Sécheresse en Afrique : les conséquences pour 2017

Obi Anyadike
Rédacteur pour l'Afrique

Les agriculteurs, les commerçants et les consommateurs d’Afrique de l’Est et australe subissent les contrecoups des sécheresses consécutives qui ont brûlé les récoltes et détruit les moyens de subsistance.

La crise, qui est notamment due au phénomène météorologique El Niño, a entraîné une augmentation des taux de malnutrition chez les enfants des zones rurales et provoqué une hausse des prix des denrées alimentaires pour les habitants des villes. Les pertes de bétail et les ventes en catastrophe ont considérablement réduit les actifs des éleveurs. Les petits agriculteurs auront quant à eux de la difficulté à se remettre de la série de mauvaises récoltes qu’ils subissent.
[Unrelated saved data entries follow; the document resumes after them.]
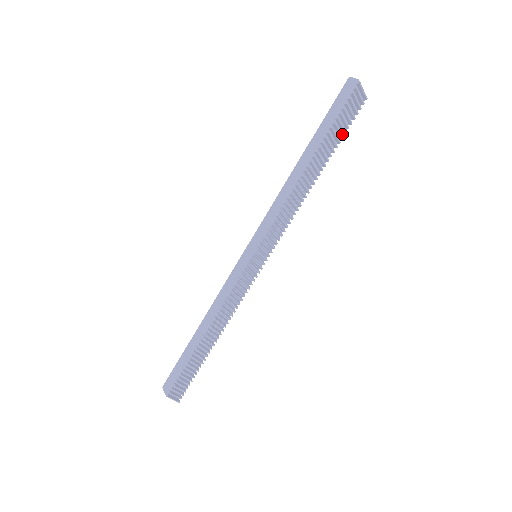
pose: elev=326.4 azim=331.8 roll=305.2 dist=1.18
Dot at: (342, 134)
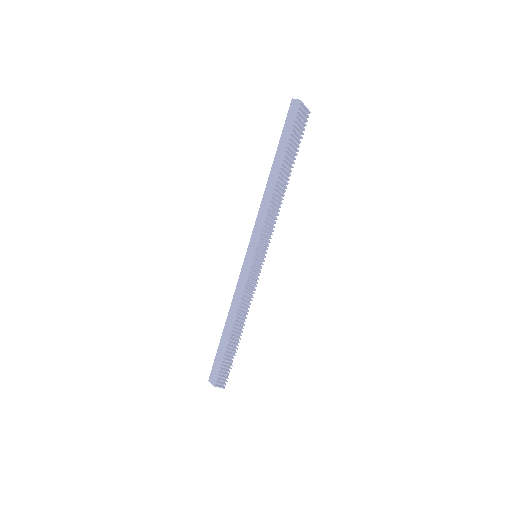
Dot at: (298, 144)
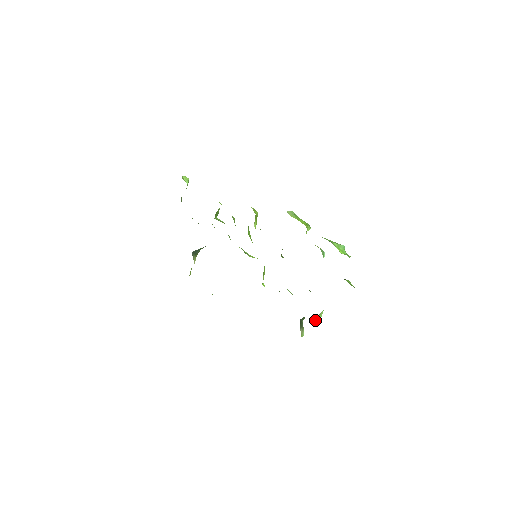
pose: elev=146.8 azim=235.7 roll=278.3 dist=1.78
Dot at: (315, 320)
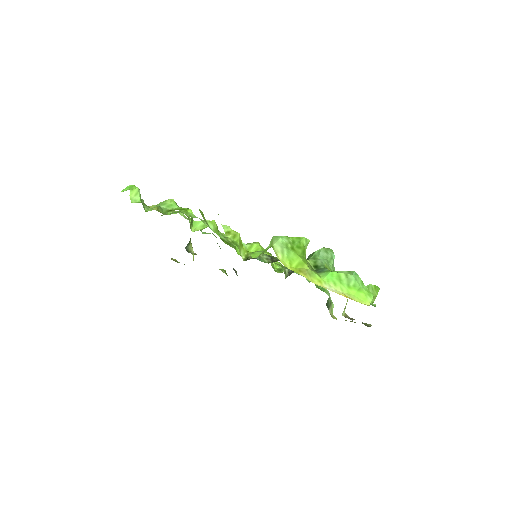
Dot at: (342, 314)
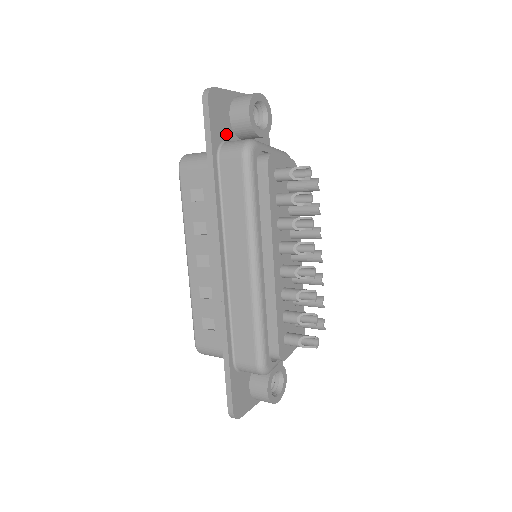
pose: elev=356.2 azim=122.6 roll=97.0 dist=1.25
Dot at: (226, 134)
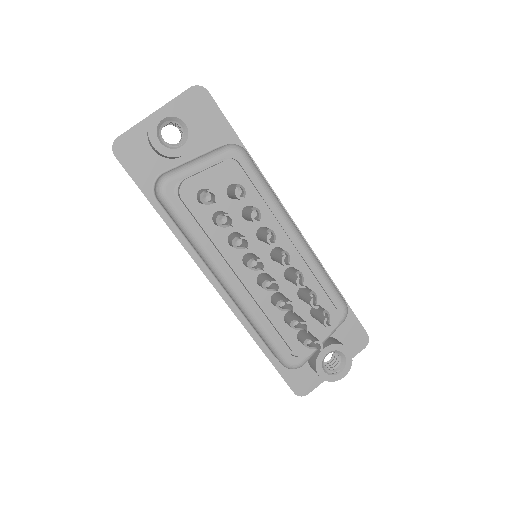
Dot at: (157, 168)
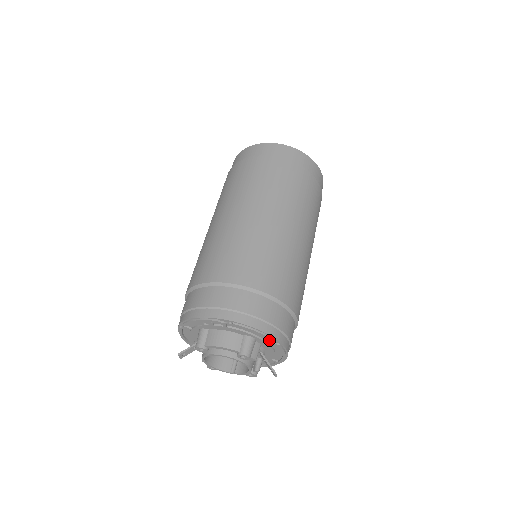
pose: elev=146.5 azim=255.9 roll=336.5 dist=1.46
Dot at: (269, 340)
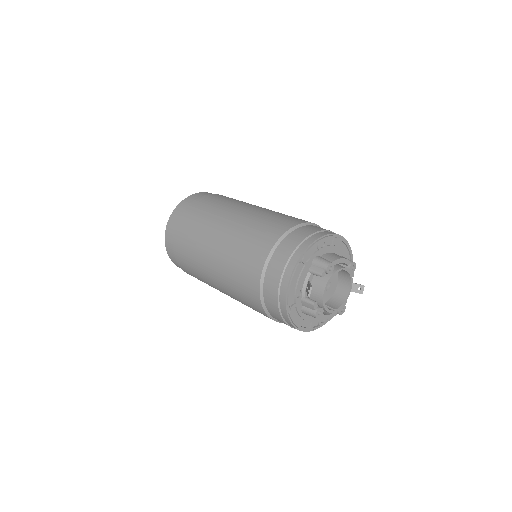
Dot at: occluded
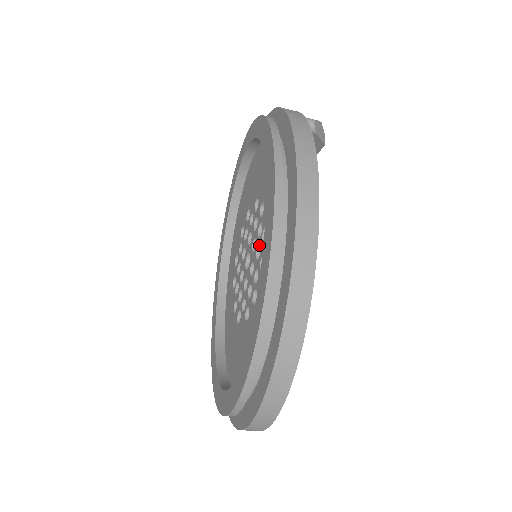
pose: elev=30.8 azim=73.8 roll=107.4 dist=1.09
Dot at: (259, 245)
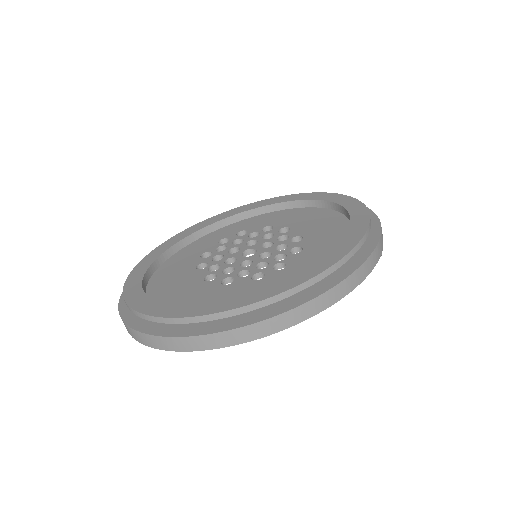
Dot at: (268, 263)
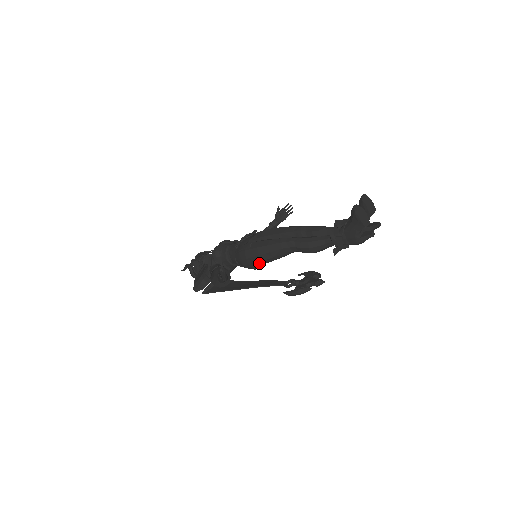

Dans les pires cas, soit ceux où des affrontements empêchent toute culture et réduisent l’accès humanitaire, la famine sévira. Elle ne touche pour le moment que le Soudan du Sud, mais la Somalie pourrait aussi être frappée si les mesures d’urgence faiblissent.

L’augmentation des prix des denrées alimentaires est d’autant plus difficile à supporter qu’elle s’accompagne rarement d’une hausse équivalente des salaires. Et quand la sécheresse est terminée, les prix demeurent souvent obstinément élevés, ont constaté les chercheurs Paul Adams et Edward Paice.

Un certain nombre de pays aux prises avec les effets d’El Niño ont malgré tout enregistré des taux de croissance macro-économique décents, mais, vu l’inflation des prix alimentaires, les citoyens ordinaires ressentent rarement les effets de cette croissance.

Les gouvernements pourraient adopter un certain nombre de mesures pour redresser la situation : améliorer l’échangeabilité de la nourriture, mettre en place des stratégies d’adaptation coordonnées pour faire face au changement climatique, se conformer à l’objectif de l’Union africaine de consacrer 15 pour cent de leur budget à l’agriculture, etc.

« Des innovations miraculeuses ne sont pas nécessaires », selon MM. Adams et Paice. « Il faut d’abord reconnaître la non-viabilité d’une augmentation constante des coûts alimentaires sur l’ensemble du continent africain et le fait que les causes profondes de ce phénomène incombent aux gouvernements, même si les sécheresses et les conflits peuvent aussi entraîner des hausses de prix. »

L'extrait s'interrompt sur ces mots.